Department of Biomedical Engineering, Washington University, Saint Louis, Missouri

Correspondence: Address reprint requests to Jin-Yu Shao, PhD, Dept. of Biomedical Engineering, Washington University in St. Louis, Campus Box 1097, Rm. 290E, Whitaker Hall, One Brookings Dr., St. Louis, MO 63130-4899. Tel.: 314-935-7467; Fax: 314-935-7448; E-mail: shao{at}biomed.wustl.edu.

It has been hypothesized, from earlier studies on single-tether extraction from individual leukocytes and human umbilical vein endothelial cells, that during rolling of leukocytes on the endothelium, simultaneous extraction of membrane nanotubes (tethers) occurs, resulting in enhancement of the force decrease on the adhesive bond.
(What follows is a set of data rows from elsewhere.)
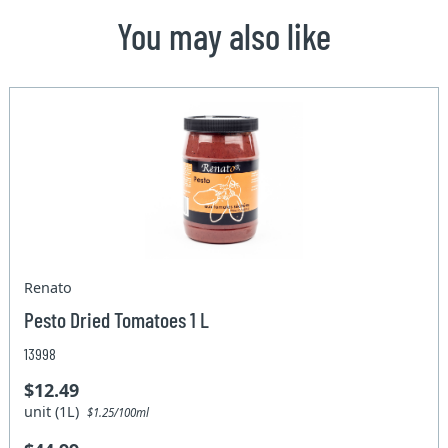
You may also like
Renato
Pesto Dried Tomatoes 1 L
13998
$12.49
unit (1L)
$1.25/100ml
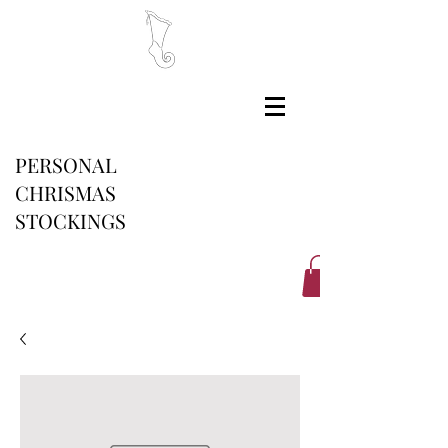
PERSONAL
CHRISMAS
STOCKINGS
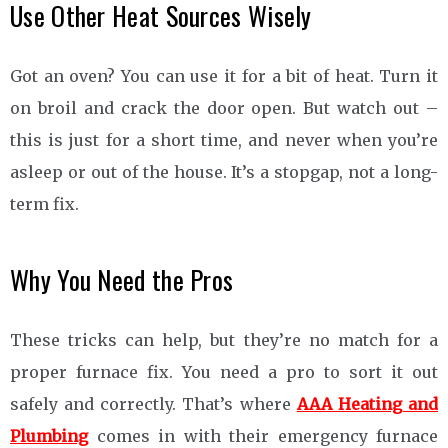
Use Other Heat Sources Wisely
Got an oven? You can use it for a bit of heat. Turn it
on broil and crack the door open. But watch out –
this is just for a short time, and never when you’re
asleep or out of the house. It’s a stopgap, not a long-
term fix.
Why You Need the Pros
These tricks can help, but they’re no match for a
proper furnace fix. You need a pro to sort it out
safely and correctly. That’s where
AAA Heating and
Plumbing
comes in with their emergency furnace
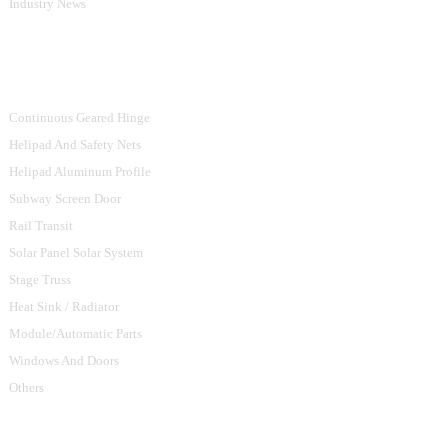
Industry News
Product Categories
Continuous Geared Hinge
Helipad And Safety Nets
Helipad Aluminum Profile
Subway Screen Door
Rail Transit
Solar Panel Solar System
Stage Truss
Heat Sink / Radiator
Module/Automatic Parts
Windows And Doors
Others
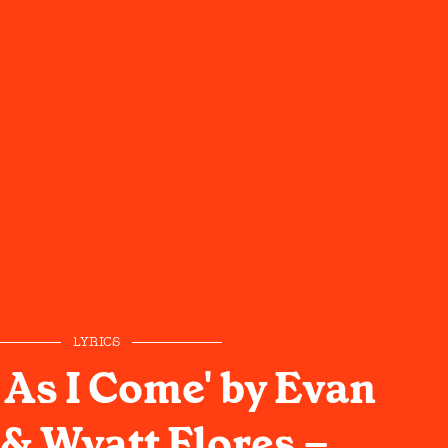
LYRICS
 As I Come' by Evan
& Wyatt Flores –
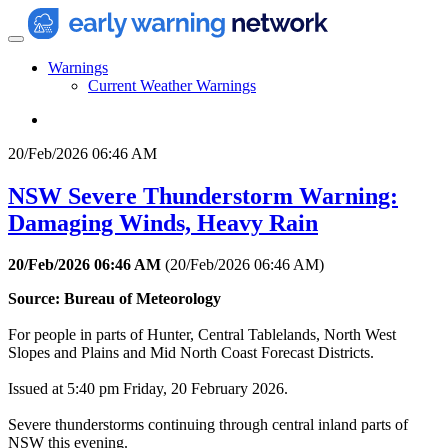
Warnings
Current Weather Warnings
20/Feb/2026 06:46 AM
NSW Severe Thunderstorm Warning:
Damaging Winds, Heavy Rain
20/Feb/2026 06:46 AM
(
20/Feb/2026 06:46 AM
)
Source: Bureau of Meteorology
For people in parts of Hunter, Central Tablelands, North West
Slopes and Plains and Mid North Coast Forecast Districts.
Issued at 5:40 pm Friday, 20 February 2026.
Severe thunderstorms continuing through central inland parts of
NSW this evening.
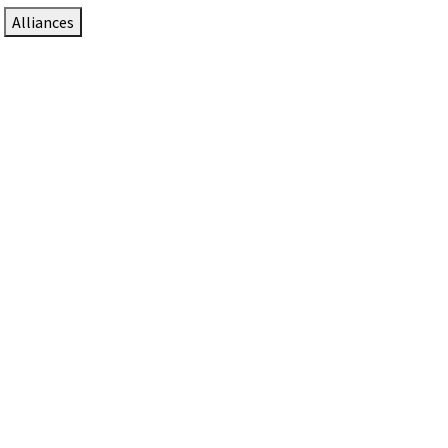
Alliances
DTEN Solutions for Zoom Rooms
Since 2017, DTEN has developed award-winning video
collaboration solutions for Zoom Rooms.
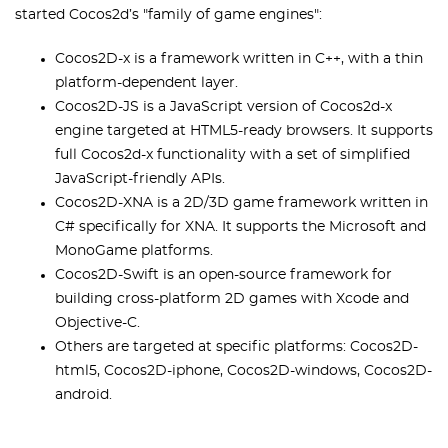
started Cocos2d’s "family of game engines":
Cocos2D-x is a framework written in C++, with a thin
platform-dependent layer.
Cocos2D-JS is a JavaScript version of Cocos2d-x
engine targeted at HTML5-ready browsers. It supports
full Cocos2d-x functionality with a set of simplified
JavaScript-friendly APIs.
Cocos2D-XNA is a 2D/3D game framework written in
C# specifically for XNA. It supports the Microsoft and
MonoGame platforms.
Cocos2D-Swift is an open-source framework for
building cross-platform 2D games with Xcode and
Objective-C.
Others are targeted at specific platforms: Cocos2D-
html5, Cocos2D-iphone, Cocos2D-windows, Cocos2D-
android.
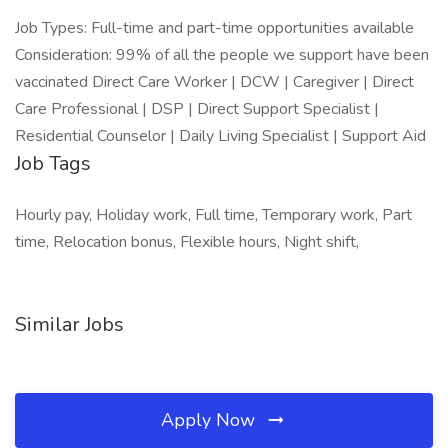
Job Types: Full-time and part-time opportunities available
Consideration: 99% of all the people we support have been
vaccinated Direct Care Worker | DCW | Caregiver | Direct
Care Professional | DSP | Direct Support Specialist |
Residential Counselor | Daily Living Specialist | Support Aid
Job Tags
Hourly pay, Holiday work, Full time, Temporary work, Part
time, Relocation bonus, Flexible hours, Night shift,
Similar Jobs
Apply Now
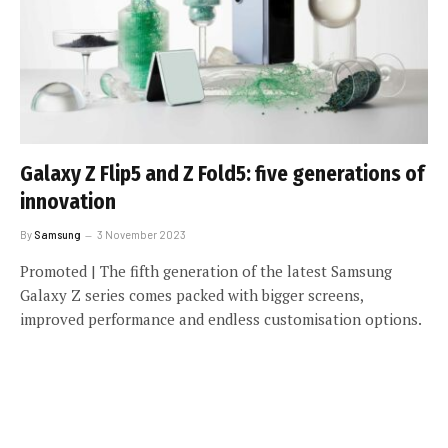
Galaxy Z Flip5 and Z Fold5: five generations of
innovation
By
Samsung
3 November 2023
Promoted | The fifth generation of the latest Samsung
Galaxy Z series comes packed with bigger screens,
improved performance and endless customisation options.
In this study, using the micropipette aspiration technique and fluorescence microscopy, we show that tethers are indeed extracted simultaneously when an endothelial cell and a leukocyte are separated after brief contact and adhesion, and the endothelial cell contributes much more to the composite tether length. In addition, the constitutive relationship for simultaneous tether extraction is determined with neutrophils and T-lymphocytes as force transducers, and cytokine-stimulated human umbilical vein and dermal microvascular endothelial cells as substrates, respectively. This relationship is consistent with that derived theoretically from the constitutive equations for single-tether extraction from either cell alone. Moreover, we show that simultaneous tether extraction was likely terminated by receptor-ligand bond dissociation. With a biomechanical model of leukocyte rolling, we predict the force history of the adhesive receptor-ligand bond and show that it is remarkably similar for different leukocyte-endothelial cell pairs. Simultaneous tether extraction therefore represents a generic mechanism for stabilizing leukocyte rolling on the endothelium.